| What you will do |
Below are the entries. Transcribe exactly the lines from the one with "33 167 44.83" through the one with "725 44 25.86", ends included, and leave out all others.

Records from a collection
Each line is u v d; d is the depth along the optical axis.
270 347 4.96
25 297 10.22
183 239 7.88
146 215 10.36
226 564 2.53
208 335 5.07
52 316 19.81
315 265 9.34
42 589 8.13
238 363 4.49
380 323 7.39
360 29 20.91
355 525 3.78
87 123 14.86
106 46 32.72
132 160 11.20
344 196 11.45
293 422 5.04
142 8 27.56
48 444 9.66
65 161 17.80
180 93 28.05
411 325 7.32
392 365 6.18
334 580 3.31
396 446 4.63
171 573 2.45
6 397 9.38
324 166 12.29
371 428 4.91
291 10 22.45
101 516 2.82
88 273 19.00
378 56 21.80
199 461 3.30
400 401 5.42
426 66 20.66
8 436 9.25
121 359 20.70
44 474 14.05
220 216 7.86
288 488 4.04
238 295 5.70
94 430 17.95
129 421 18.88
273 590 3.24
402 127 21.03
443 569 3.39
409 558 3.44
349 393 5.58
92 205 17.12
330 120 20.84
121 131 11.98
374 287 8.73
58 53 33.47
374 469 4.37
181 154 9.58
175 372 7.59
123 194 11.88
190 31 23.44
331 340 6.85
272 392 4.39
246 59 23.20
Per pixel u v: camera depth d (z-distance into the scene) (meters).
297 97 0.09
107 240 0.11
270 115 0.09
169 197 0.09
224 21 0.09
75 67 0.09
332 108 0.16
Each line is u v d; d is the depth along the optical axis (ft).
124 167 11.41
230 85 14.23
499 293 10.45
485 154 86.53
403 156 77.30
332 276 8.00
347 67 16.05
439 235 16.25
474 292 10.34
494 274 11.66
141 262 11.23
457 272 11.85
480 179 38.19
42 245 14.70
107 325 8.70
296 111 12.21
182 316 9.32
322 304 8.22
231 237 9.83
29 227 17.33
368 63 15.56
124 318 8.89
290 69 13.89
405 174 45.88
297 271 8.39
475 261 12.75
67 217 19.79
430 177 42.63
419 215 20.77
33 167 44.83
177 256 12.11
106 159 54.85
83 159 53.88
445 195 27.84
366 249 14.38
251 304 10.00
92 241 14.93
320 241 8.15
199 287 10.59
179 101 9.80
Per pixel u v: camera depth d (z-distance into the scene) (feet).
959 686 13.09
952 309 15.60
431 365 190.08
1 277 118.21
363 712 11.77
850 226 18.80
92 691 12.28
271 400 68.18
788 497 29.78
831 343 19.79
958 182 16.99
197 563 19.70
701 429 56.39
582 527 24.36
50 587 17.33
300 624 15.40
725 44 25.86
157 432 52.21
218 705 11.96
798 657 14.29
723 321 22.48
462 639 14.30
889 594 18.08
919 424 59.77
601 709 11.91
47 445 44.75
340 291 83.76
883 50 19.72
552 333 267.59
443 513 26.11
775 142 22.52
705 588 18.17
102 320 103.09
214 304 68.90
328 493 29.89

| Exercise answer |
33 167 44.83
177 256 12.11
106 159 54.85
83 159 53.88
445 195 27.84
366 249 14.38
251 304 10.00
92 241 14.93
320 241 8.15
199 287 10.59
179 101 9.80
Per pixel u v: camera depth d (z-distance into the scene) (feet).
959 686 13.09
952 309 15.60
431 365 190.08
1 277 118.21
363 712 11.77
850 226 18.80
92 691 12.28
271 400 68.18
788 497 29.78
831 343 19.79
958 182 16.99
197 563 19.70
701 429 56.39
582 527 24.36
50 587 17.33
300 624 15.40
725 44 25.86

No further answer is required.